Needless to say, he was right; we didn’t start home until 5 o’clock which meant we were right smack in the middle of the quittin’ time traffic which always adds a bit of spice to one’s life. As if we needed that in our already paranoid condition traveling bumper to bumper going 65 miles an hour. Not to worry, along with the signs that said “fines double for speeding in work zones” we found ourselves warned by additional signs that cautioned us that if needed we were to make room for emergency vehicles so that they could swoop in and cart off the remains of the injured as well as their vehicles. It didn’t take too much to arrive at the conclusion that there was a reason for said signs which fact was born out by slow downs caused by two separate serious accidents before we had gone fifteen of the 230 miles we needed to travel to get home and delayed us by a good hour.

This was in addition to the accident right in front of us as we traveled north that morning that started out with a car that was traveling in the fast lane several cars ahead of us suddenly heading east across three lanes of traffic and then reversing direction and stopping right smack in front of where we were traveling in the middle lane. Fortunately, we as well as the traffic behind us were able to slow down or stop as there could have well been multiple collisions. This allowed us all to continue on our way without further ado except for the ones who pulled over to help. You can’t tell me we didn’t have a guardian angel or two watching over us as we traveled!

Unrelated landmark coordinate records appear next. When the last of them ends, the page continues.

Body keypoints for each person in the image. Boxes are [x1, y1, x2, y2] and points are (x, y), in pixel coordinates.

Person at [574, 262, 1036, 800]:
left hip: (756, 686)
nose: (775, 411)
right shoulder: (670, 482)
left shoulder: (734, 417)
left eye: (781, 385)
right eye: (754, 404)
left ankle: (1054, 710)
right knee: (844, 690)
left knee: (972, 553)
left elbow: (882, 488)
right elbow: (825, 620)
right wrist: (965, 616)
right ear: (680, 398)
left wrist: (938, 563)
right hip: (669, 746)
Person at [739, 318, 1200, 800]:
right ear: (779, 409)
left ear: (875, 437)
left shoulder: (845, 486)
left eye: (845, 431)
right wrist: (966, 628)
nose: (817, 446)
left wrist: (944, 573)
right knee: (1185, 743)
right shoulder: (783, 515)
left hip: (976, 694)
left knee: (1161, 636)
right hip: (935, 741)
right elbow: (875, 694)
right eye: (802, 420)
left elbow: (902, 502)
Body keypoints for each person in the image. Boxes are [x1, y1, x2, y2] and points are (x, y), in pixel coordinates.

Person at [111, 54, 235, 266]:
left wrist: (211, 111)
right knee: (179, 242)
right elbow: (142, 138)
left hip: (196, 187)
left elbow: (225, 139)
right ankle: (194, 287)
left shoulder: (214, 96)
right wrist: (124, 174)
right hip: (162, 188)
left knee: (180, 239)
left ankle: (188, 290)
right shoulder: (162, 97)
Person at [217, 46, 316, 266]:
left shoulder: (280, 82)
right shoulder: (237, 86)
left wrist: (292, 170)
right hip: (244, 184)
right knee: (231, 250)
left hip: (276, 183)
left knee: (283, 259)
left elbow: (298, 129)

We switched drivers at Payson and I drove the rest of the way home even though the last several hours were in the dark. Thank goodness there was a lot of moonlight! We arrived home by ten p.m. heaving a sigh of relief that once more we had successfully run the gauntlet between hither and yon. One of the things MGH and I always say to each other as we pull the car into our garage, no matter where that garage has been located is, “One more time.” One more time to have made it safely home after facing the perils of the road as we ensconce ourselves in the coffins on wheels we call cars and go merrily on our way—talk about faith!

I thought MGH husband would fall asleep at some point because it had been a long day but this didn’t happen. He read until it became too dark and then he sang to me his favorite songs about the moon. I loved it!